For the investment firms that provide capital to venture funds, the problem is different. These large institutional investors rely on honest valuations to know whether their money is being managed well. If valuations are inflated, they cannot accurately calculate returns or plan their own finances. U.S. regulators have been paying closer attention to whether investment firms report valuations fairly, particularly after problems that surfaced between 2022 and 2024.

The Broader Picture

The venture capital world has been especially heated in the recent push to fund AI companies. When many investors compete to put money into the same hot companies, prices can become inflated. Everyone wants to claim they backed the next big thing, and that pressure can lead to less honest pricing.

This is not the first time the investment world has faced this problem. In the late 1990s, internet startups went public at huge valuations on very little evidence they would make money. The difference now is that the methods are more complex, harder to see, and the rules around disclosure are stricter. That does not necessarily make the situation safer — it just makes the problems easier to hide.

What Sequoia Says

Sequoia Capital has not publicly responded to Foody's accusation. Large investment firms often stay silent when facing public complaints, especially when facts are disputed. What matters next is whether regulators like the Securities and Exchange Commission or the Financial Industry Regulatory Authority investigate, or whether the investment firms that provide money to Sequoia decide to conduct their own audit.

Sequoia operates through many different funds around the world. Any investigation into dual-pricing would need to identify exactly which fund, which company, and which funding round is involved — details that Foody has not yet fully made public.

What Happens Now

The accusation's impact depends on several things: whether Foody provides more evidence, whether other insiders confirm the claim, and whether the large institutions that gave money to Sequoia's funds choose to investigate how their valuations are being calculated.

Going public with accusations like this carries real risks for the accuser.
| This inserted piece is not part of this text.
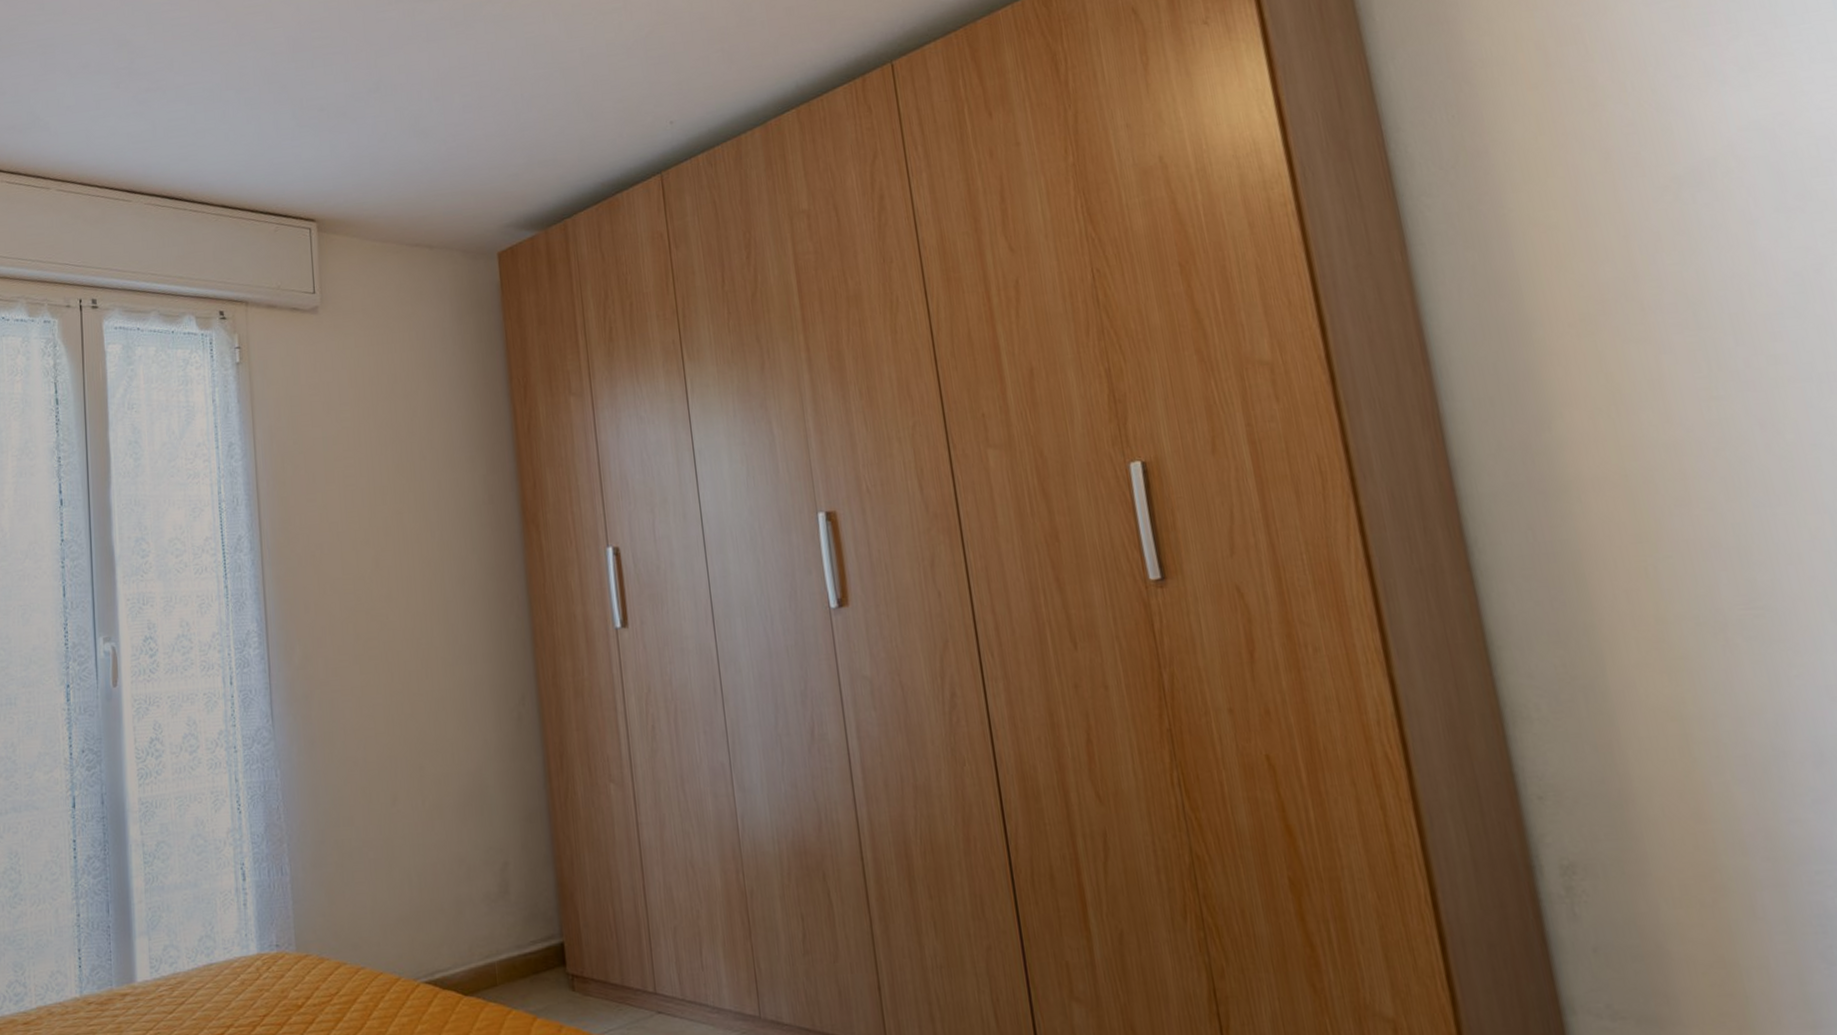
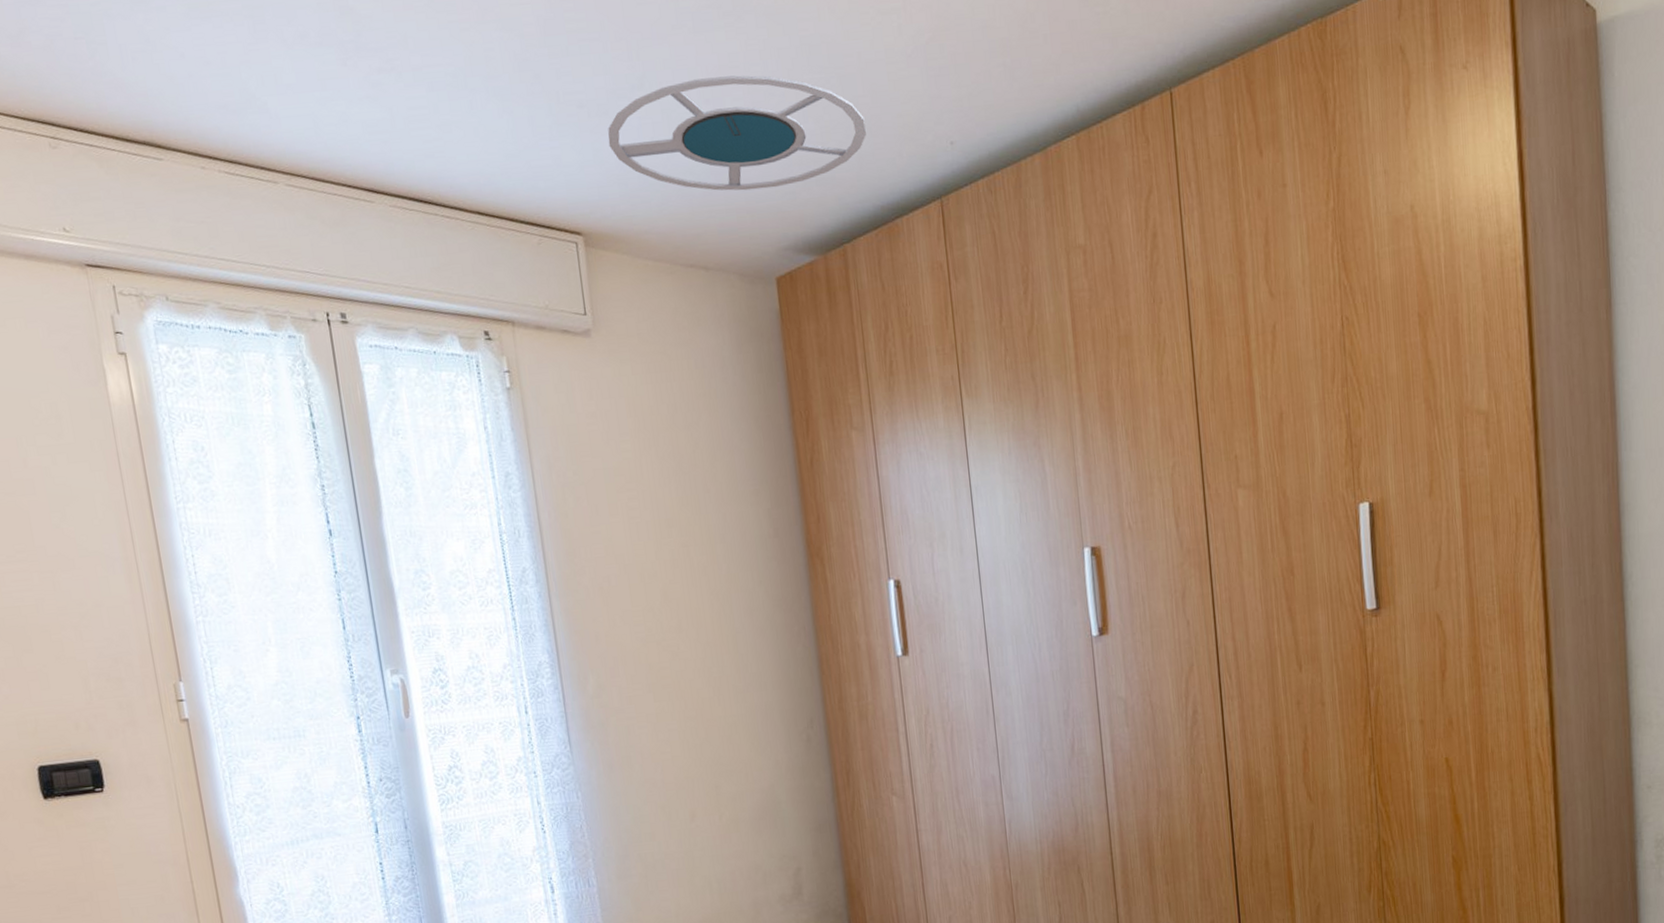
ceiling lamp: none [344,73,589,177] -> present [608,75,867,191]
Founders who criticize investors can find themselves quietly excluded from future funding opportunities in an industry built on personal relationships. The fact that Foody used his name publicly suggests he believes the issue is serious, though it does not yet tell us whether his evidence is strong.

The real significance of this accusation may go beyond whether Sequoia faces penalties. The deeper question is whether it will push the entire venture capital industry to be more honest about valuations. If artificial pricing is common, it clouds the picture for everyone — from founders planning their future to the families and institutions investing billions of dollars. For the AI investment boom to avoid the painful crash cycles that have happened before, the numbers investors cite need to reflect reality.

Foody has started a conversation that the industry needs to have.